**Problem to solve**
Would you copy exactly the lines in the data below from the one that has "#1 beige bottle (497,122,652,279)" through the one that has "Predict oriented 3D", dropping any pictures?

**Material for this task**

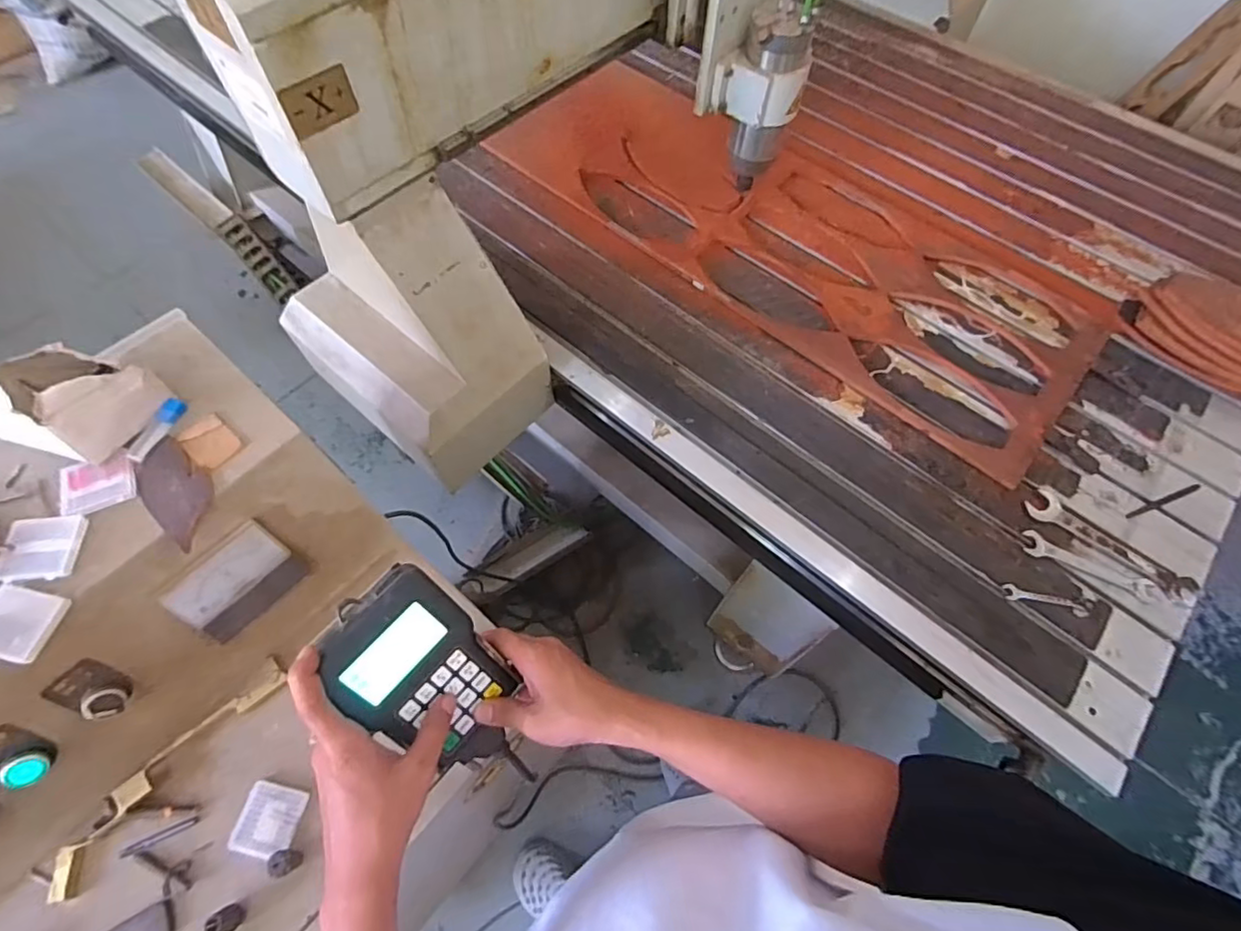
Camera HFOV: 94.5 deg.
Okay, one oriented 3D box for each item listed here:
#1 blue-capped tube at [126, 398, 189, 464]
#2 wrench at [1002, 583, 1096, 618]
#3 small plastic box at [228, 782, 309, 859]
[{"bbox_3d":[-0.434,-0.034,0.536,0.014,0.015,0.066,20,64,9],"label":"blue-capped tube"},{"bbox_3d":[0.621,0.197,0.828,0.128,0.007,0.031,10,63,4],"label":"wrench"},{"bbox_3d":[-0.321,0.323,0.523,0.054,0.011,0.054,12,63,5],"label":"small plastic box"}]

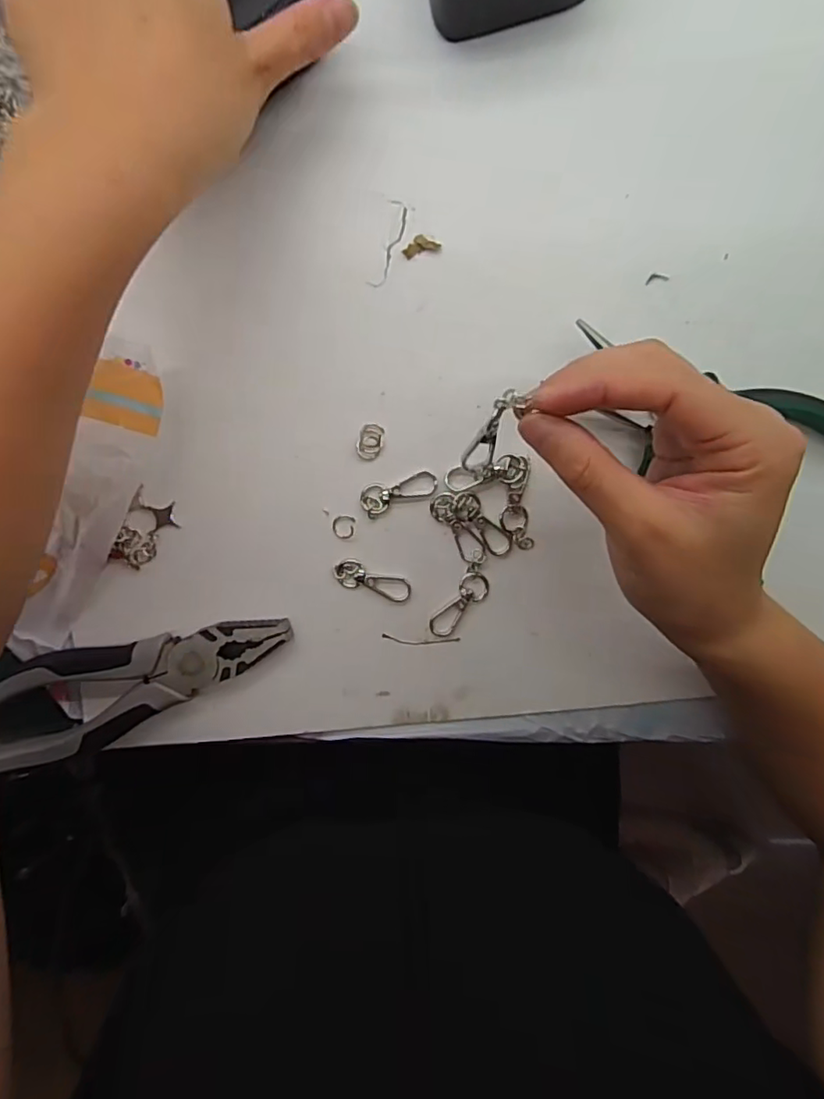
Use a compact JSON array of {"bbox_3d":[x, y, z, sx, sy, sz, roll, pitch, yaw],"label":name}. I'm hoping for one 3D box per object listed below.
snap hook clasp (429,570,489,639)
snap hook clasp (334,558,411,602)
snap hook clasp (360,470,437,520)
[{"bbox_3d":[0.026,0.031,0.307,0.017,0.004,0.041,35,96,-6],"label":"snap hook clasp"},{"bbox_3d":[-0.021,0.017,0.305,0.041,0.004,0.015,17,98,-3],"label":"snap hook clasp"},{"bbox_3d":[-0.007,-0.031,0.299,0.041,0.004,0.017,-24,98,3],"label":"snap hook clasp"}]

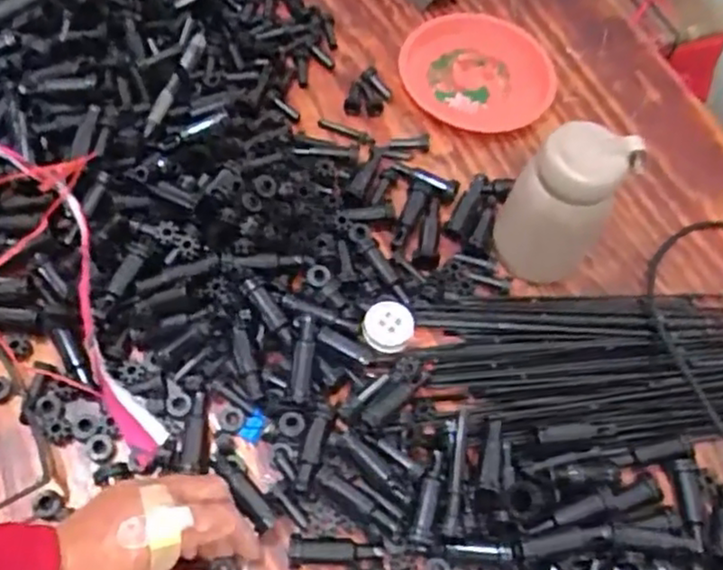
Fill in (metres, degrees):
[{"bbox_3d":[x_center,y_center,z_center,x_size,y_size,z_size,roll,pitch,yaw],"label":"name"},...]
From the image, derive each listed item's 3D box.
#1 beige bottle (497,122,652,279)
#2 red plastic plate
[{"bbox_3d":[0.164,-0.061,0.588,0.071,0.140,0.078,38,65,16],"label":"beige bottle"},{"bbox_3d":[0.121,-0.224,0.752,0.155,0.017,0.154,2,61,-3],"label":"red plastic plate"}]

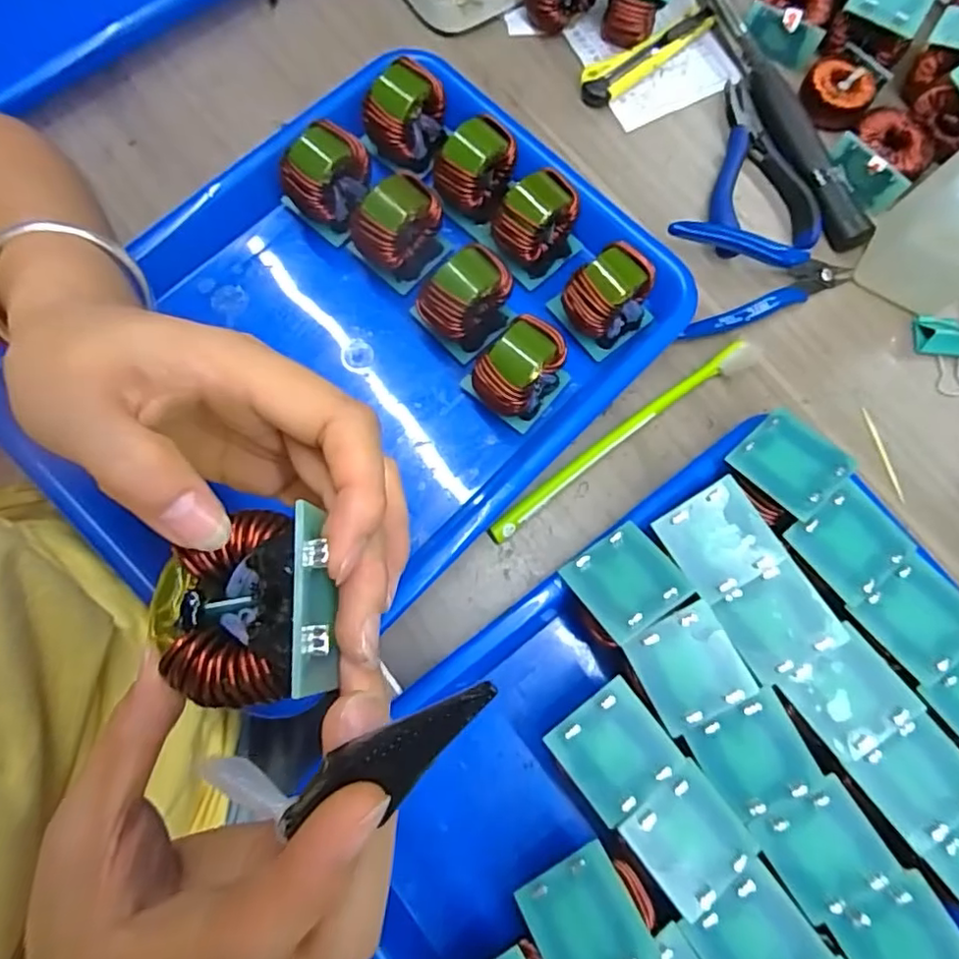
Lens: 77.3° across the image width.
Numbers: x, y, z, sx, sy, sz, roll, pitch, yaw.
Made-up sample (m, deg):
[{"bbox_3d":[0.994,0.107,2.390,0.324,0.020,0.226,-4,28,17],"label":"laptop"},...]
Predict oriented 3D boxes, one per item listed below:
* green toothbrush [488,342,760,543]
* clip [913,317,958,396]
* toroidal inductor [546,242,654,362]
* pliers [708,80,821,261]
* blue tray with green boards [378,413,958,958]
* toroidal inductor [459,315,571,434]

...

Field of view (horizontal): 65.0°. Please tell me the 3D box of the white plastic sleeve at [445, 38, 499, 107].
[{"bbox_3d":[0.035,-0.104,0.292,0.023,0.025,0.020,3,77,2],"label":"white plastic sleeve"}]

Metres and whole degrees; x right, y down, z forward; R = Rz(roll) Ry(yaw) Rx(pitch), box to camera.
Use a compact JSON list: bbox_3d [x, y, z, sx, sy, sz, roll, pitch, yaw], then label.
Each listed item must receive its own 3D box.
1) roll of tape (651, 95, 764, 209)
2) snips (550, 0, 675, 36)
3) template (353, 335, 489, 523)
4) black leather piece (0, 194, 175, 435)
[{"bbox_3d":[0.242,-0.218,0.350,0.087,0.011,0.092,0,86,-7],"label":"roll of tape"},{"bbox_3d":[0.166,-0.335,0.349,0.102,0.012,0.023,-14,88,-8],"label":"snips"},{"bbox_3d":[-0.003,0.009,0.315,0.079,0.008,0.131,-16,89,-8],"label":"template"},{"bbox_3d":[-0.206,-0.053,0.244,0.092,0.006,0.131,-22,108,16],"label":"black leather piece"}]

**Solution below**
#1 beige bottle (497,122,652,279)
#2 red plastic plate
[{"bbox_3d":[0.164,-0.061,0.588,0.071,0.140,0.078,38,65,16],"label":"beige bottle"},{"bbox_3d":[0.121,-0.224,0.752,0.155,0.017,0.154,2,61,-3],"label":"red plastic plate"}]

Lens: 77.3° across the image width.
Numbers: x, y, z, sx, sy, sz, roll, pitch, yaw.
Made-up sample (m, deg):
[{"bbox_3d":[0.994,0.107,2.390,0.324,0.020,0.226,-4,28,17],"label":"laptop"},...]
Predict oriented 3D boxes, one per item listed below:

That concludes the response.